Compiti assegnati.
a) Le tre affermazioni seguenti concordano con il brano sulla Gabbanelli e la natura? Rispondi sì o no a ciascuna e cita le parole del brano che lo stabiliscono. (i) La Gabbanelli usa gli elementi della natura in modo molto diverso dai romantici anglosassoni. (ii) Gli elementi della natura servono anche allo scandaglio dell'anima profonda. (iii) La Gabbanelli si serve della natura soltanto per definire un ambiente.
b) Quali sono tutte le forme verbali all'infinito, con gli eventuali pronomi uniti, presenti nel brano sulla Gabbanelli e la natura? Elencale nell'ordine in cui compaiono.
c) Ricopia il brano sulla Gabbanelli e la natura dalle parole "La Gabbanelli, in" fino alle parole "interiorizzazione dell’accaduto recente.", queste comprese.

Testo.

■ ■ ■ ■ ■

La Gabbanelli, in maniera non molto diversa dai romantici anglosassoni, si serve degli elementi della natura, non solo per definire un ambiente e per tratteggiarlo con esaustiva visività nonché con pregnanza materica da restituircelo distinguibilissimo, ma per calare l’ampiezza del sentimento interiore, lo scandaglio della sua anima profonda. Ecco allora che essa può essere anche il punto ambito di una ricerca difficoltosa per cercare di esorcizzare una solitudine sofferta, per sopperire a quella mancanza necessitante un dato contesto che permetta una più concreta interiorizzazione dell’accaduto recente.

■ ■ ■ ■ ■

Sezione dati.

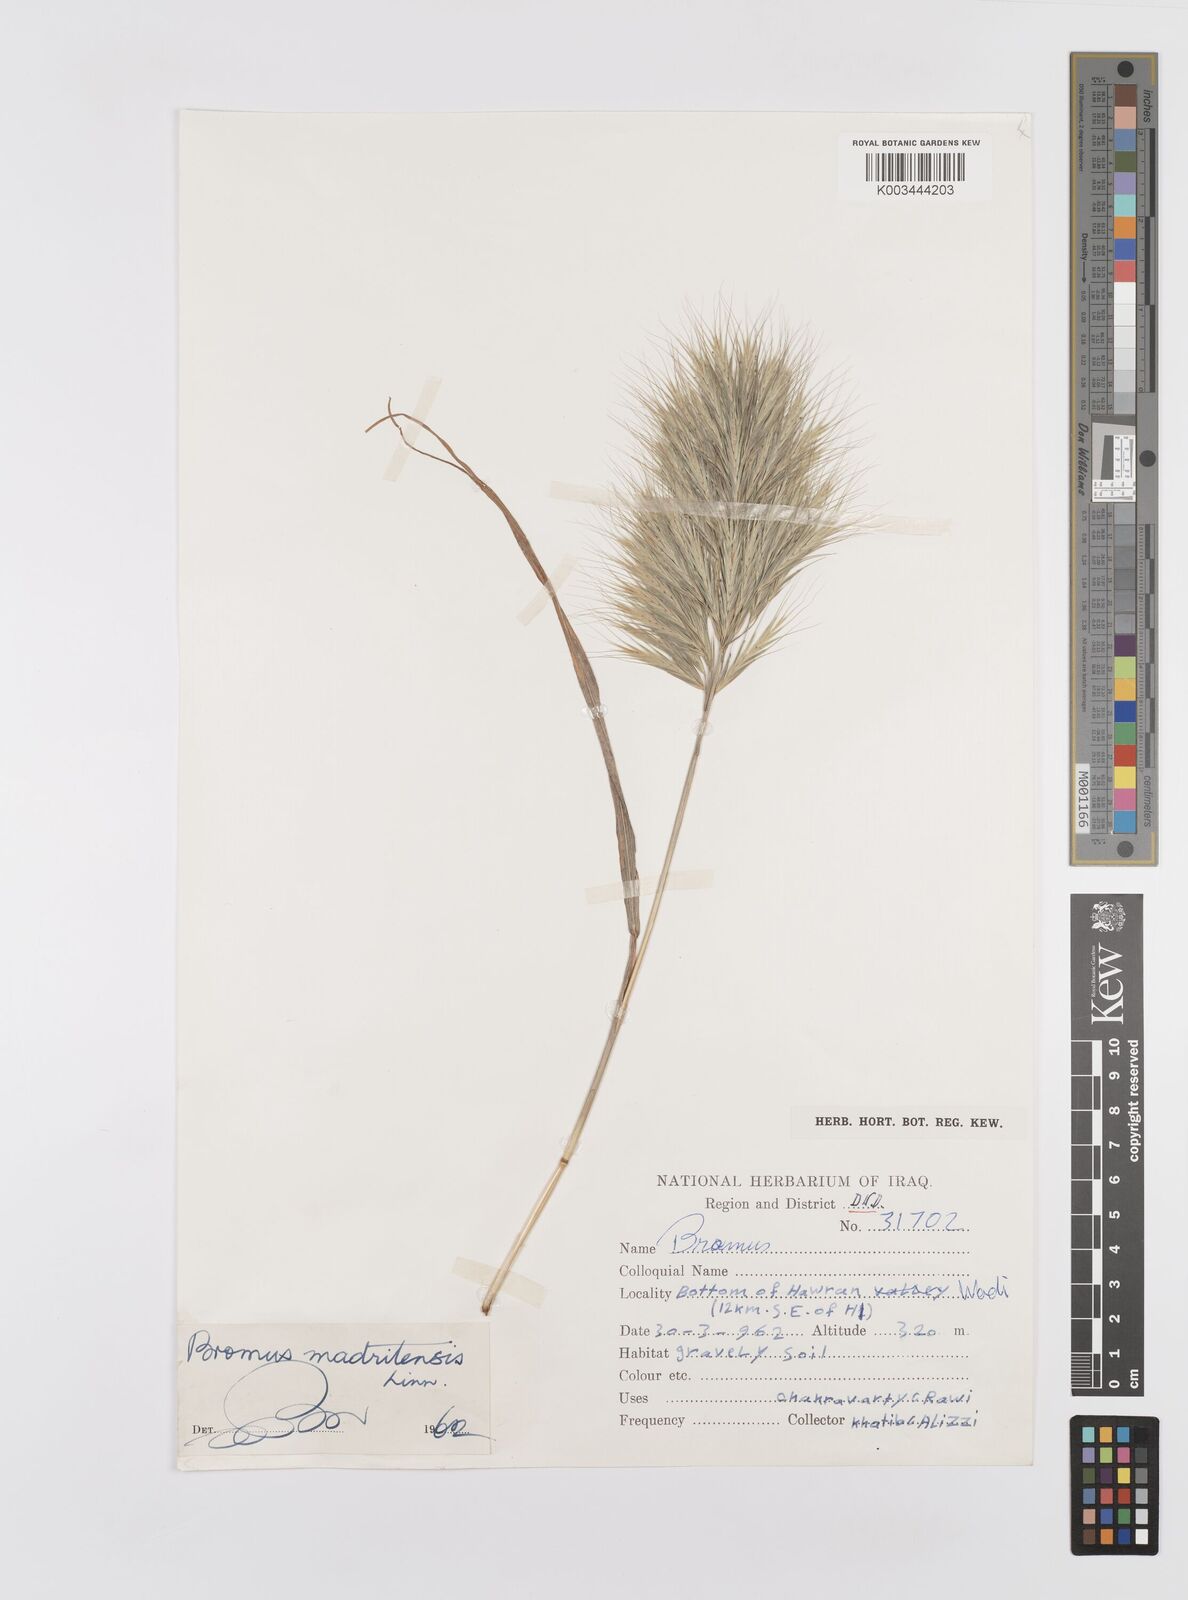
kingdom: Plantae
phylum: Tracheophyta
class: Liliopsida
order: Poales
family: Poaceae
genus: Bromus
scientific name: Bromus madritensis
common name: Compact brome
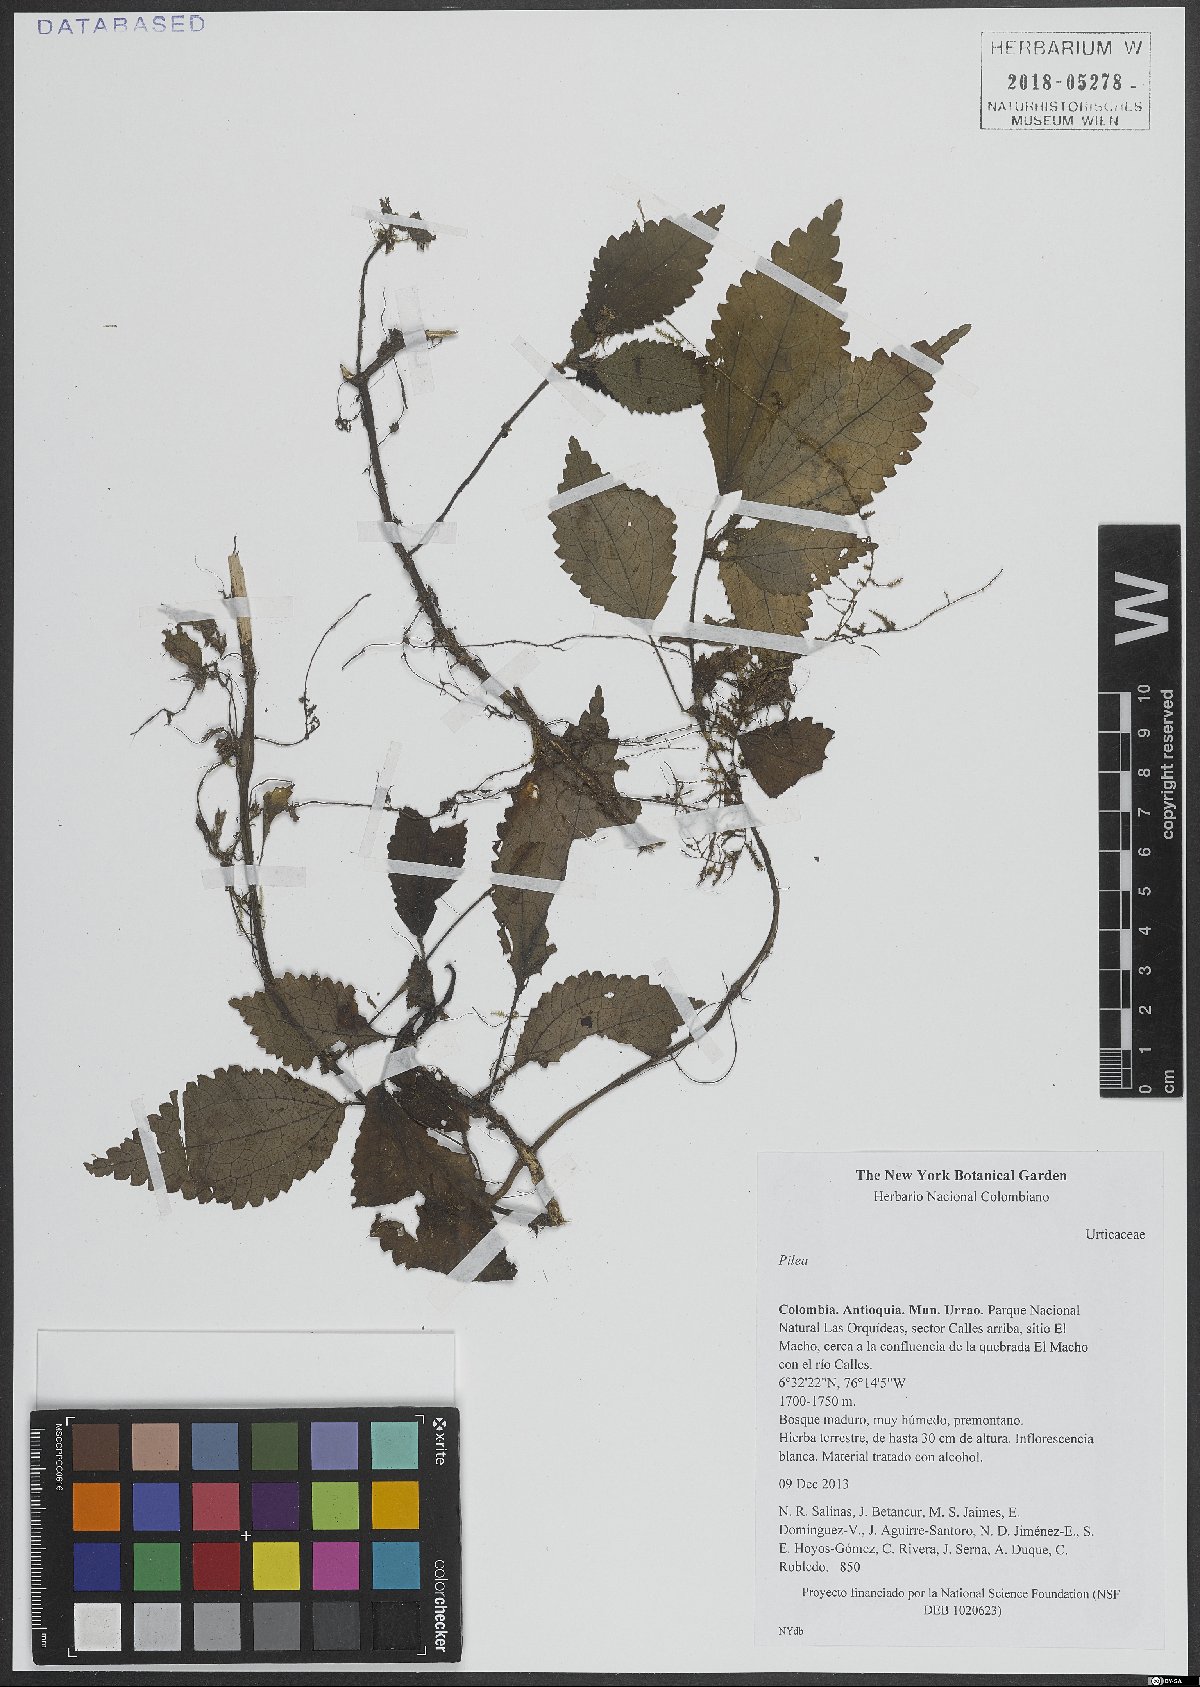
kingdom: Plantae
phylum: Tracheophyta
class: Magnoliopsida
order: Rosales
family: Urticaceae
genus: Pilea
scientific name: Pilea
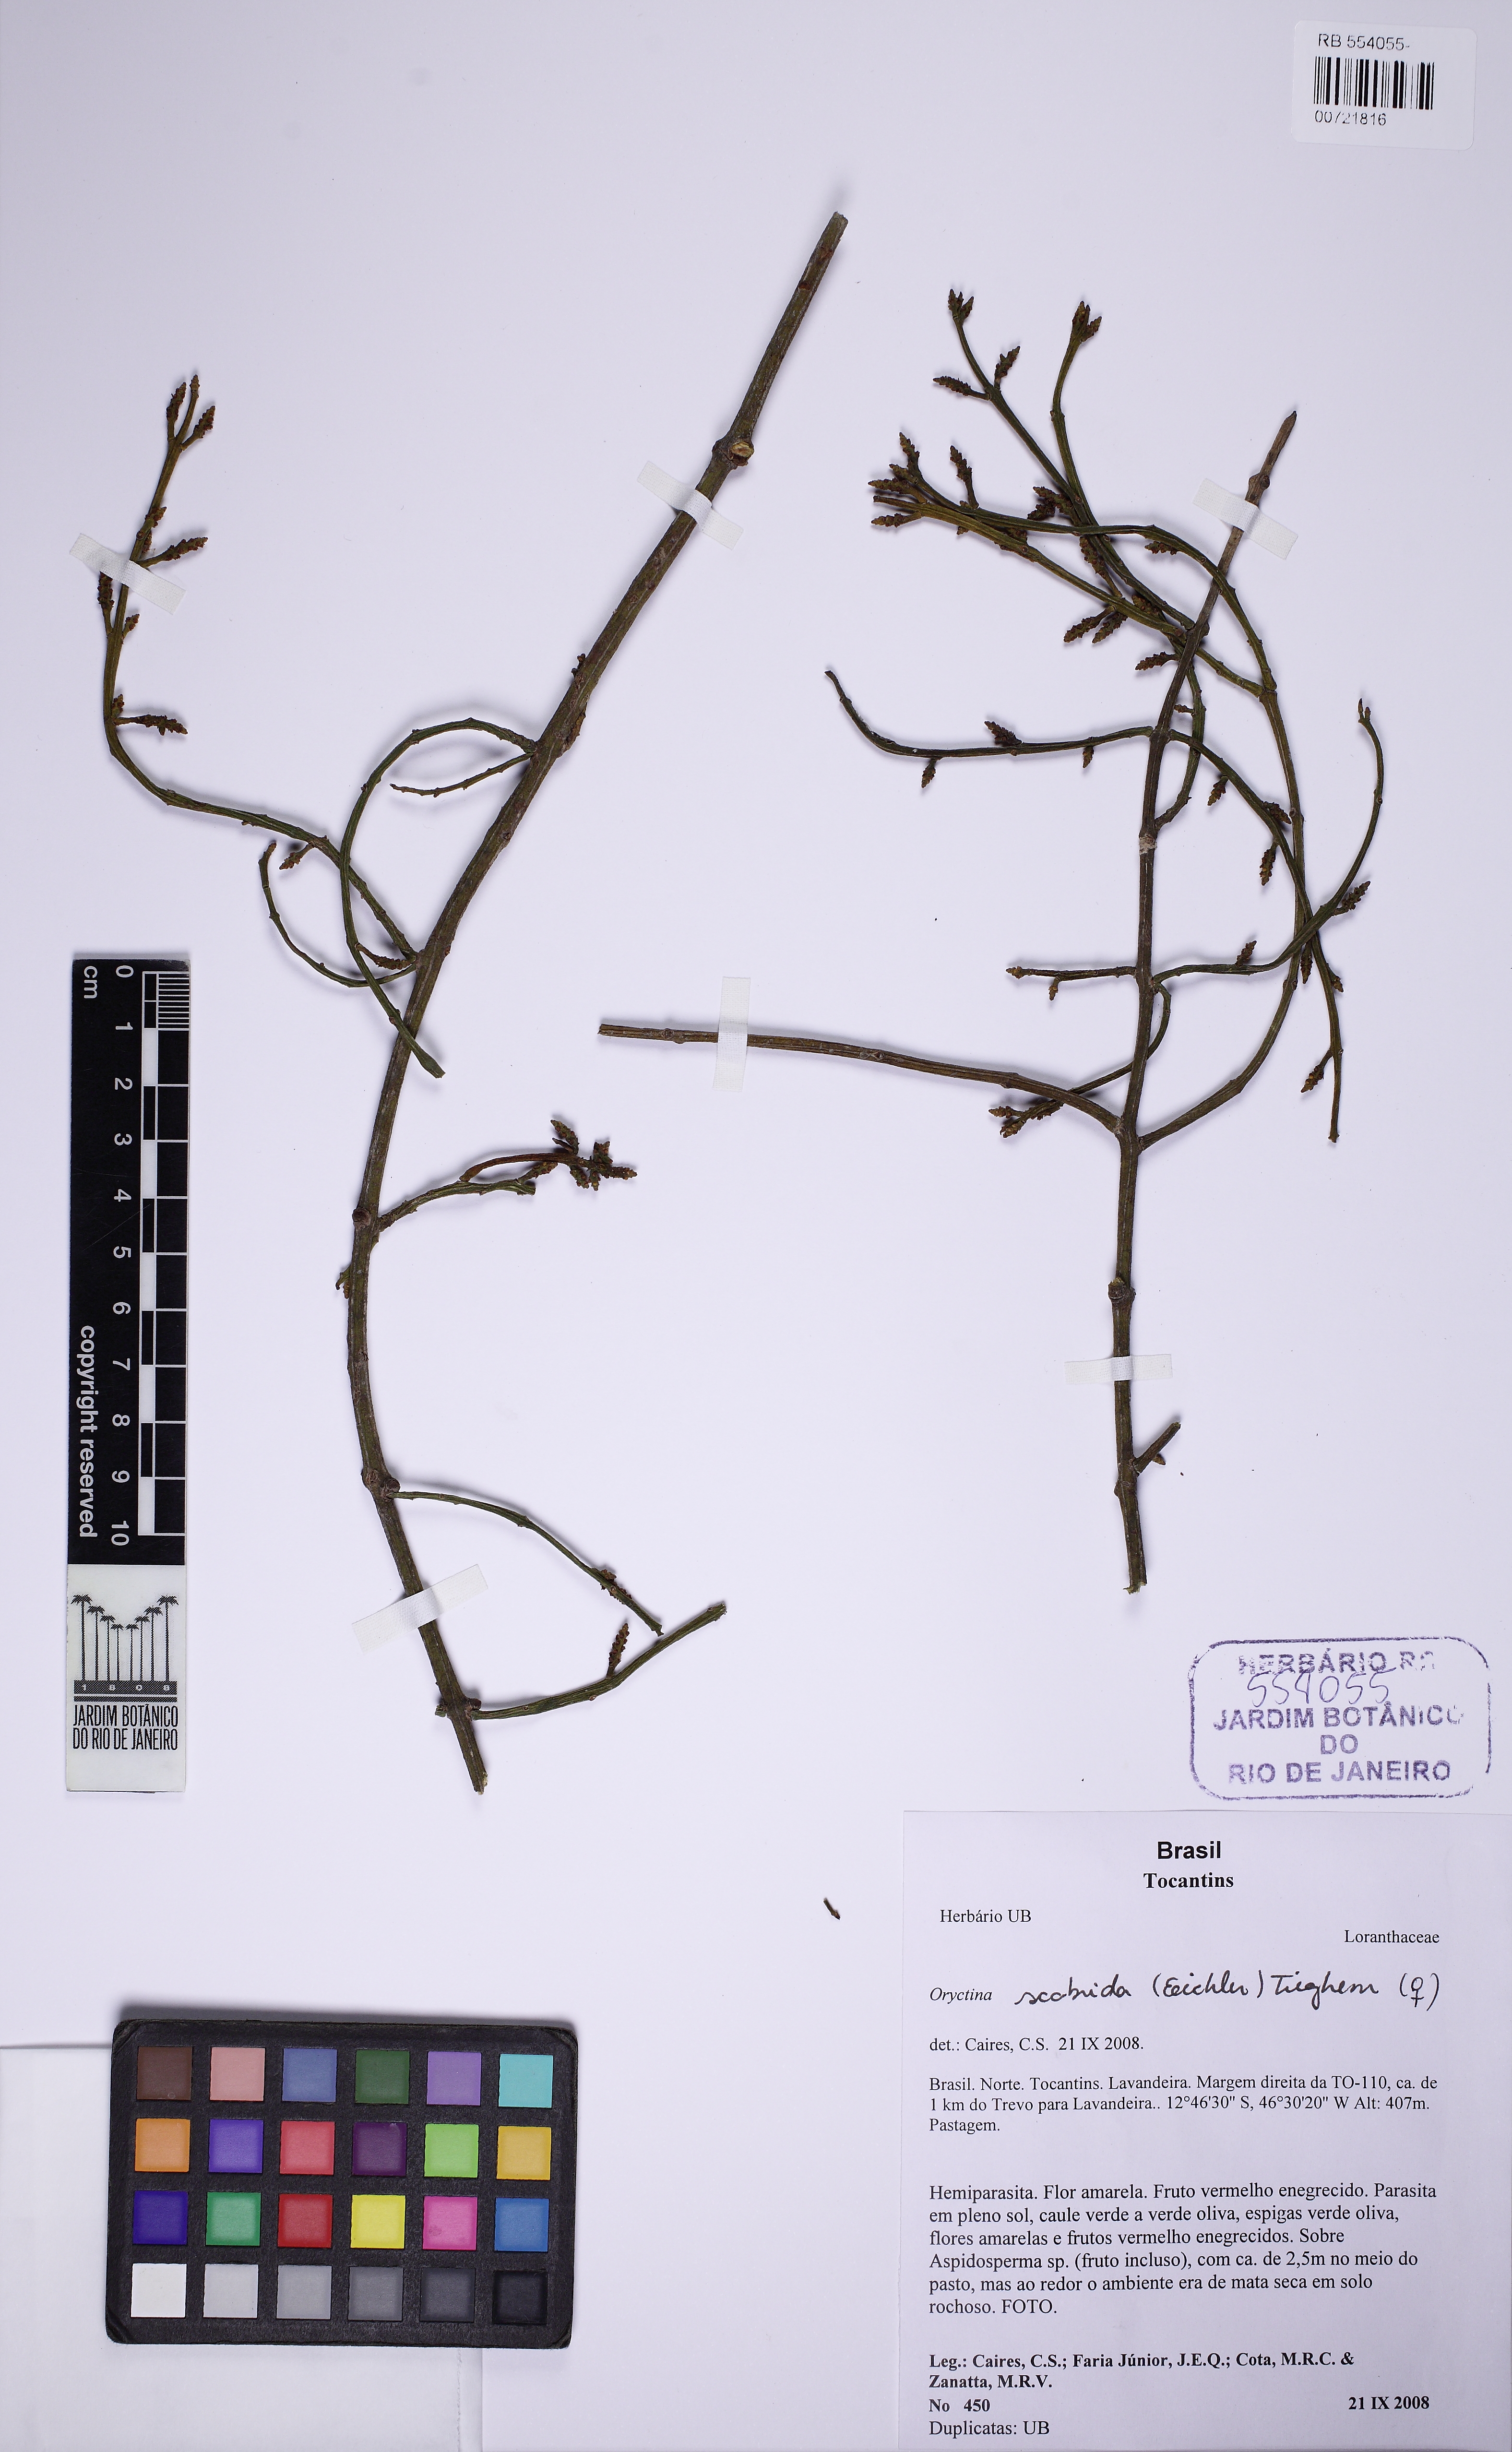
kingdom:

■ ■ ■ ■ ■

Soluzioni in ordine.
a)
(i) No: "in maniera non molto diversa dai romantici anglosassoni".
(ii) Sì: "lo scandaglio della sua anima profonda".
(iii) No: "non solo per definire un ambiente".

b) definire, tratteggiarlo, restituircelo, calare, essere, cercare, esorcizzare, sopperire

c)
La Gabbanelli, in maniera non molto diversa dai romantici anglosassoni, si serve degli elementi della natura, non solo per definire un ambiente e per tratteggiarlo con esaustiva visività nonché con pregnanza materica da restituircelo distinguibilissimo, ma per calare l’ampiezza del sentimento interiore, lo scandaglio della sua anima profonda. Ecco allora che essa può essere anche il punto ambito di una ricerca difficoltosa per cercare di esorcizzare una solitudine sofferta, per sopperire a quella mancanza necessitante un dato contesto che permetta una più concreta interiorizzazione dell’accaduto recente.